What you should do: Exact transcription, pictures omitted: begin at the top line of the records below and end with the line bearing "2021 Solo Show, Mystery".

Page-level text extractions:
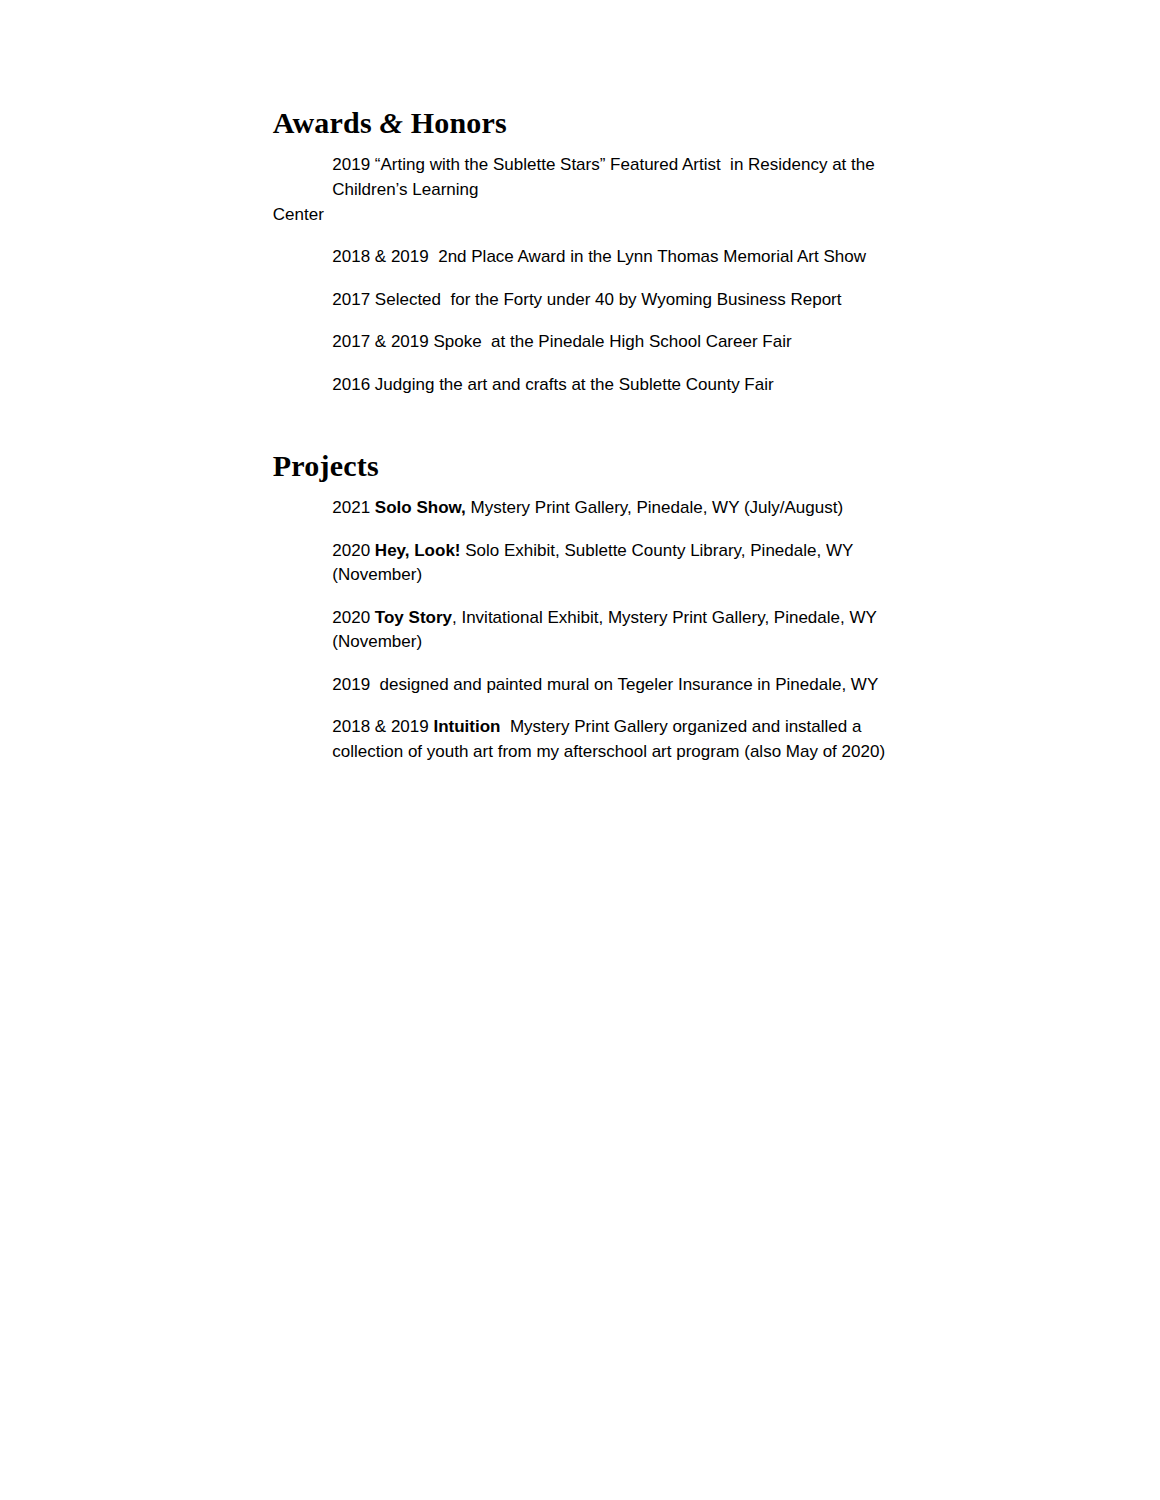Awards & Honors
2019 “Arting with the Sublette Stars” Featured Artist in Residency at the Children’s LearningCenter
2018 & 2019 2nd Place Award in the Lynn Thomas Memorial Art Show
2017 Selected for the Forty under 40 by Wyoming Business Report
2017 & 2019 Spoke at the Pinedale High School Career Fair
2016 Judging the art and crafts at the Sublette County Fair
Projects
2021 Solo Show, Mystery Print Gallery, Pinedale, WY (July/August)
2020 Hey, Look! Solo Exhibit, Sublette County Library, Pinedale, WY (November)
2020 Toy Story, Invitational Exhibit, Mystery Print Gallery, Pinedale, WY (November)
2019 designed and painted mural on Tegeler Insurance in Pinedale, WY
2018 & 2019 Intuition Mystery Print Gallery organized and installed a collection of youth art from my afterschool art program (also May of 2020)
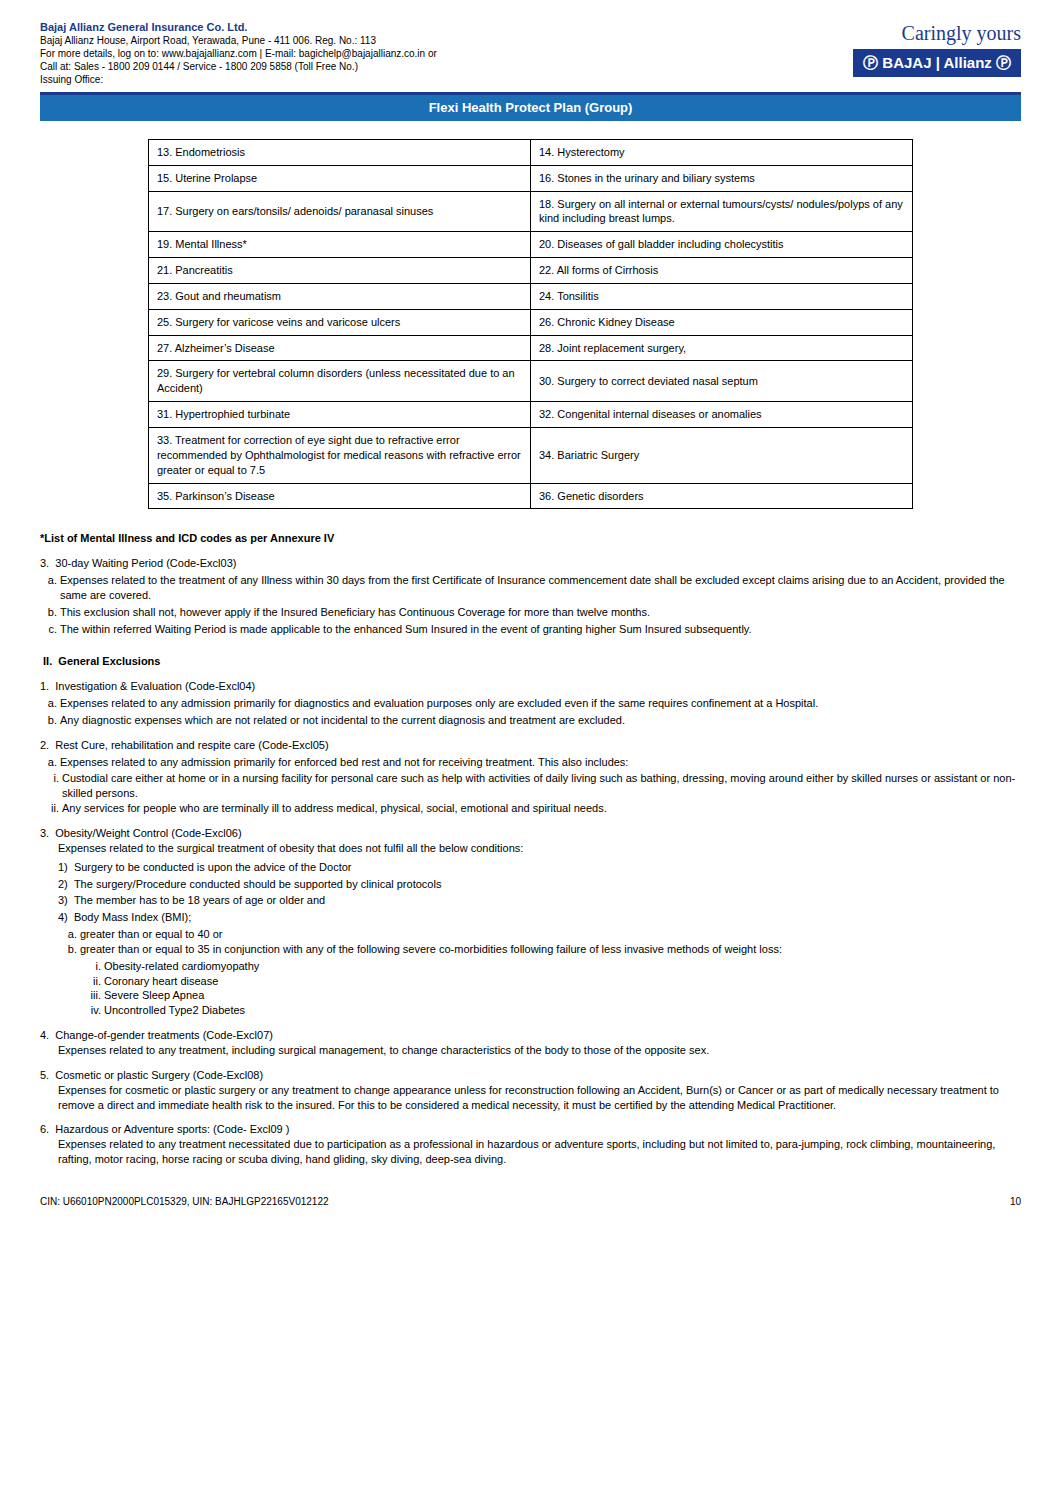Bajaj Allianz General Insurance Co. Ltd.
Bajaj Allianz House, Airport Road, Yerawada, Pune - 411 006. Reg. No.: 113
For more details, log on to: www.bajajallianz.com | E-mail: bagichelp@bajajallianz.co.in or
Call at: Sales - 1800 209 0144 / Service - 1800 209 5858 (Toll Free No.)
Issuing Office:
Caringly yours
Ⓟ BAJAJ | Allianz Ⓟ
Flexi Health Protect Plan (Group)
| 13. Endometriosis | 14. Hysterectomy |
| 15. Uterine Prolapse | 16. Stones in the urinary and biliary systems |
| 17. Surgery on ears/tonsils/ adenoids/ paranasal sinuses | 18. Surgery on all internal or external tumours/cysts/ nodules/polyps of any kind including breast lumps. |
| 19. Mental Illness* | 20. Diseases of gall bladder including cholecystitis |
| 21. Pancreatitis | 22. All forms of Cirrhosis |
| 23. Gout and rheumatism | 24. Tonsilitis |
| 25. Surgery for varicose veins and varicose ulcers | 26. Chronic Kidney Disease |
| 27. Alzheimer’s Disease | 28. Joint replacement surgery, |
| 29. Surgery for vertebral column disorders (unless necessitated due to an Accident) | 30. Surgery to correct deviated nasal septum |
| 31. Hypertrophied turbinate | 32. Congenital internal diseases or anomalies |
| 33. Treatment for correction of eye sight due to refractive error recommended by Ophthalmologist for medical reasons with refractive error greater or equal to 7.5 | 34. Bariatric Surgery |
| 35. Parkinson’s Disease | 36. Genetic disorders |
*List of Mental Illness and ICD codes as per Annexure IV
3. 30-day Waiting Period (Code-Excl03)
Expenses related to the treatment of any Illness within 30 days from the first Certificate of Insurance commencement date shall be excluded except claims arising due to an Accident, provided the same are covered.
This exclusion shall not, however apply if the Insured Beneficiary has Continuous Coverage for more than twelve months.
The within referred Waiting Period is made applicable to the enhanced Sum Insured in the event of granting higher Sum Insured subsequently.
II. General Exclusions
1. Investigation & Evaluation (Code-Excl04)
Expenses related to any admission primarily for diagnostics and evaluation purposes only are excluded even if the same requires confinement at a Hospital.
Any diagnostic expenses which are not related or not incidental to the current diagnosis and treatment are excluded.
2. Rest Cure, rehabilitation and respite care (Code-Excl05)
Expenses related to any admission primarily for enforced bed rest and not for receiving treatment. This also includes:
Custodial care either at home or in a nursing facility for personal care such as help with activities of daily living such as bathing, dressing, moving around either by skilled nurses or assistant or non-skilled persons.
Any services for people who are terminally ill to address medical, physical, social, emotional and spiritual needs.
3. Obesity/Weight Control (Code-Excl06)
Expenses related to the surgical treatment of obesity that does not fulfil all the below conditions:
1) Surgery to be conducted is upon the advice of the Doctor
2) The surgery/Procedure conducted should be supported by clinical protocols
3) The member has to be 18 years of age or older and
4) Body Mass Index (BMI);
greater than or equal to 40 or
greater than or equal to 35 in conjunction with any of the following severe co-morbidities following failure of less invasive methods of weight loss:
Obesity-related cardiomyopathy
Coronary heart disease
Severe Sleep Apnea
Uncontrolled Type2 Diabetes
4. Change-of-gender treatments (Code-Excl07)
Expenses related to any treatment, including surgical management, to change characteristics of the body to those of the opposite sex.
5. Cosmetic or plastic Surgery (Code-Excl08)
Expenses for cosmetic or plastic surgery or any treatment to change appearance unless for reconstruction following an Accident, Burn(s) or Cancer or as part of medically necessary treatment to remove a direct and immediate health risk to the insured. For this to be considered a medical necessity, it must be certified by the attending Medical Practitioner.
6. Hazardous or Adventure sports: (Code- Excl09 )
Expenses related to any treatment necessitated due to participation as a professional in hazardous or adventure sports, including but not limited to, para-jumping, rock climbing, mountaineering, rafting, motor racing, horse racing or scuba diving, hand gliding, sky diving, deep-sea diving.
CIN: U66010PN2000PLC015329, UIN: BAJHLGP22165V012122
10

Worked solution:
Awards & Honors
2019 “Arting with the Sublette Stars” Featured Artist in Residency at the Children’s LearningCenter
2018 & 2019 2nd Place Award in the Lynn Thomas Memorial Art Show
2017 Selected for the Forty under 40 by Wyoming Business Report
2017 & 2019 Spoke at the Pinedale High School Career Fair
2016 Judging the art and crafts at the Sublette County Fair
Projects
2021 Solo Show, Mystery Print Gallery, Pinedale, WY (July/August)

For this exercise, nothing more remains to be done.